As pesquisas mostram também que homens e mulheres vivem a música de modos diferentes. Os homens costumam consolidar seus gostos mais cedo, por volta dos 16 anos, e carregam essas referências quase intactas pela vida. As mulheres, por outro lado, costumam ter um pico mais tardio e uma relação mais dinâmica com a música, incorporando novas faixas significativas ao longo dos anos.
Quando a música ensina o que sentimos
Na juventude, a música é quase uma ferramenta. Serve para se acalmar, ganhar energia, entender o que se sente. Para criar identidade e autoconsciência, mesmo.
A música começa a agir como o que os pesquisadores chamam de tecnologia do eu. É um meio de ensaiar emoções, testar limites e criar um espelho onde a gente se reconhece. Um jeito de aprender a ser, aos poucos, sem precisar dizer tudo em voz alta.
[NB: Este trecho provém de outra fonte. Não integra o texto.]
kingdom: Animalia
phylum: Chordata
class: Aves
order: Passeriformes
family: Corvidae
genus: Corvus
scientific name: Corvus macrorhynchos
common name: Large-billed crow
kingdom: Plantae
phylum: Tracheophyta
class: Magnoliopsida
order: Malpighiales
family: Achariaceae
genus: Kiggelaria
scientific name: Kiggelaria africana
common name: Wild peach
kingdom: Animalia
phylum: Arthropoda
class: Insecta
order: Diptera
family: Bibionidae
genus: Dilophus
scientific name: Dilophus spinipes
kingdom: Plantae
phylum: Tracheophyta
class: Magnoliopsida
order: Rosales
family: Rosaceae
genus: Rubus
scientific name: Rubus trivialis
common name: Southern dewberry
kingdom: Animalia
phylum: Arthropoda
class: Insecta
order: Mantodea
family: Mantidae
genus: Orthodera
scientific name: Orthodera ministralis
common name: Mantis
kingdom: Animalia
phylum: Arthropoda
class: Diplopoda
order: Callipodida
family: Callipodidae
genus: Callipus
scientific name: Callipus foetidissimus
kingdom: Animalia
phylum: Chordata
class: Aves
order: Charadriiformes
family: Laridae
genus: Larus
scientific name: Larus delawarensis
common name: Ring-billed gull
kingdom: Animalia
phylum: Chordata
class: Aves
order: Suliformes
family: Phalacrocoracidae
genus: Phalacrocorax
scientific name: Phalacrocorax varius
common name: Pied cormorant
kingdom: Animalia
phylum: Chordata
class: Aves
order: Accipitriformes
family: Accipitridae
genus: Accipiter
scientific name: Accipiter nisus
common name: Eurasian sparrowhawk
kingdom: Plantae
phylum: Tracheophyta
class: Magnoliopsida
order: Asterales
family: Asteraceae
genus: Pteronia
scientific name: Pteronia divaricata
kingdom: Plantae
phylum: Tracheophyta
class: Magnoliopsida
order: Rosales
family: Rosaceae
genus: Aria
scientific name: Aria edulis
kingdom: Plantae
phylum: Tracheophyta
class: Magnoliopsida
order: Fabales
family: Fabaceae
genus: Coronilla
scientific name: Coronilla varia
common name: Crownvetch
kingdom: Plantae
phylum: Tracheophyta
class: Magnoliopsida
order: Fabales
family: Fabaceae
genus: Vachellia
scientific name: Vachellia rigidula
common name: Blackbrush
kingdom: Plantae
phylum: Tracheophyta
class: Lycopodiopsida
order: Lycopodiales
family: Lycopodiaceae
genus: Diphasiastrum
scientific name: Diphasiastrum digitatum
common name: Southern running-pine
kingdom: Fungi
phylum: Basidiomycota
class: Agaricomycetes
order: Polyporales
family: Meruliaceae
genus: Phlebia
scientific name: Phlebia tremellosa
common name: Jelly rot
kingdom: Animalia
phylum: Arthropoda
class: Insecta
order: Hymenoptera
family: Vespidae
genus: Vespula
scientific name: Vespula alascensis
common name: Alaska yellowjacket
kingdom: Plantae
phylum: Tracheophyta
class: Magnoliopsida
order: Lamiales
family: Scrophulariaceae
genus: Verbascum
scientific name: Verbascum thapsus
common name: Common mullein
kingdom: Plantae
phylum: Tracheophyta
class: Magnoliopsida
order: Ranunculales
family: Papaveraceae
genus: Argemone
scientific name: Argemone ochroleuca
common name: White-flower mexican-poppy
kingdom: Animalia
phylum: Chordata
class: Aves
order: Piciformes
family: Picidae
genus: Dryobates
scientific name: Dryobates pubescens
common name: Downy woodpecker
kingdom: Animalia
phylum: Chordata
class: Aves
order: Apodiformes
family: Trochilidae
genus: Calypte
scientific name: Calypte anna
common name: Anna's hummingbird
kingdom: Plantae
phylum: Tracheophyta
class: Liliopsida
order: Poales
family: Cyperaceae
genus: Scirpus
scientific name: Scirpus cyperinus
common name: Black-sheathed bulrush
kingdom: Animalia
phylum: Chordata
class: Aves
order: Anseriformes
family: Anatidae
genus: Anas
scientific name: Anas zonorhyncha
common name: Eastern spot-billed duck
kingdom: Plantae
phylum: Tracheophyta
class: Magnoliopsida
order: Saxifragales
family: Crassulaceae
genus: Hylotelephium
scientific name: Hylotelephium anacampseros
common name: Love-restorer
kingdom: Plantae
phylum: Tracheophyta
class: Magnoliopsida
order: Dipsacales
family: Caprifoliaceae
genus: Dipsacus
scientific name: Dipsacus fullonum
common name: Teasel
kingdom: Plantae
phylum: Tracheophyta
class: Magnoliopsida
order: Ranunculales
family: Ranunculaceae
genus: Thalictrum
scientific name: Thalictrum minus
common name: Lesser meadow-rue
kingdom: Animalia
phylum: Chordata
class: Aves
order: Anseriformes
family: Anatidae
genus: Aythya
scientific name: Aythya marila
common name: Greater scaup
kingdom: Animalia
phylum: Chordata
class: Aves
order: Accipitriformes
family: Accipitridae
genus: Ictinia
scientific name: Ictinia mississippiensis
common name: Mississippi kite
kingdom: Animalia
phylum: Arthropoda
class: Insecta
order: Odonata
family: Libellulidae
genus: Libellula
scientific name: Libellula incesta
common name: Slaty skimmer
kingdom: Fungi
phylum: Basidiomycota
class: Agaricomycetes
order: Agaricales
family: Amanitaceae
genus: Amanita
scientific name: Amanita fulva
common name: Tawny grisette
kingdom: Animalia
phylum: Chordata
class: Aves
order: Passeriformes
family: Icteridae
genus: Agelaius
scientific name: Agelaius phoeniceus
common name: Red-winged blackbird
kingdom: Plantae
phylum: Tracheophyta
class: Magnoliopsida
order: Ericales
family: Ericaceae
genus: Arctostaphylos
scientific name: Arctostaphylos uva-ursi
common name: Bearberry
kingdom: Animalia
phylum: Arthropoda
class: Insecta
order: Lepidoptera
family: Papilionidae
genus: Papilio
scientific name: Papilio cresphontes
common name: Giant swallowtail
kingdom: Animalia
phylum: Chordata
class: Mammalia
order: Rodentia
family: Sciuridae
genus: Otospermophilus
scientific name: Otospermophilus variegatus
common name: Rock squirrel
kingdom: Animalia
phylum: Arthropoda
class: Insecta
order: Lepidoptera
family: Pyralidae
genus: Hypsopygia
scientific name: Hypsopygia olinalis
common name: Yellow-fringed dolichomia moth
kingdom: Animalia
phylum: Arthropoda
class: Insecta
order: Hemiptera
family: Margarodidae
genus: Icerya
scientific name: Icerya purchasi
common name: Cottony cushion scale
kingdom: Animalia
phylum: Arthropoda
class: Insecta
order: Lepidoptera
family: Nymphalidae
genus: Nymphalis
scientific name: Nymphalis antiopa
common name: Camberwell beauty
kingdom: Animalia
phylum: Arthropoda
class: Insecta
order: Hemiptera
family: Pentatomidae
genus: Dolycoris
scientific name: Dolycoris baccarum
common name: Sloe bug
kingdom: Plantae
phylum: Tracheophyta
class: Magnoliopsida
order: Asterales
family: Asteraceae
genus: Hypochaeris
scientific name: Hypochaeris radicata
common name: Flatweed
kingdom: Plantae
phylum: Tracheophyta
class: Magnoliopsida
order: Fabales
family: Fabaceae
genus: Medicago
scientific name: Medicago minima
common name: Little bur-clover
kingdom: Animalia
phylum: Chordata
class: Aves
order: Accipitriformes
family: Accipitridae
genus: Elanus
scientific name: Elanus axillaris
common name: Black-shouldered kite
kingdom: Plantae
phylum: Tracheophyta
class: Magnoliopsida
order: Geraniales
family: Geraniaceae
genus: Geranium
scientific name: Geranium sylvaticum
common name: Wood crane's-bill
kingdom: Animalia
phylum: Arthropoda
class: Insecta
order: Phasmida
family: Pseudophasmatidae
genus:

Ouvir aquelas playlists antigas só me fez confirmar que a música não é só trilha sonora da vida, ela é parte dela. Cada faixa guarda uma versão nossa. E toda vez que uma melodia familiar toca, é como se abríssemos um portal para o que fomos. Como se, por um instante, nos lembrássemos de tudo o que ainda somos.
Os artigos que citei nesta coluna foram:
- “Memory bumps across the lifespan in personally meaningful music”. Estudo sobre os picos de lembrança e o papel da música na memória autobiográfica.
- “Why I listen to music: Emotion regulation and identity construction through music” Pesquisa que explora como adolescentes usam a música para lidar com emoções e formar identidade.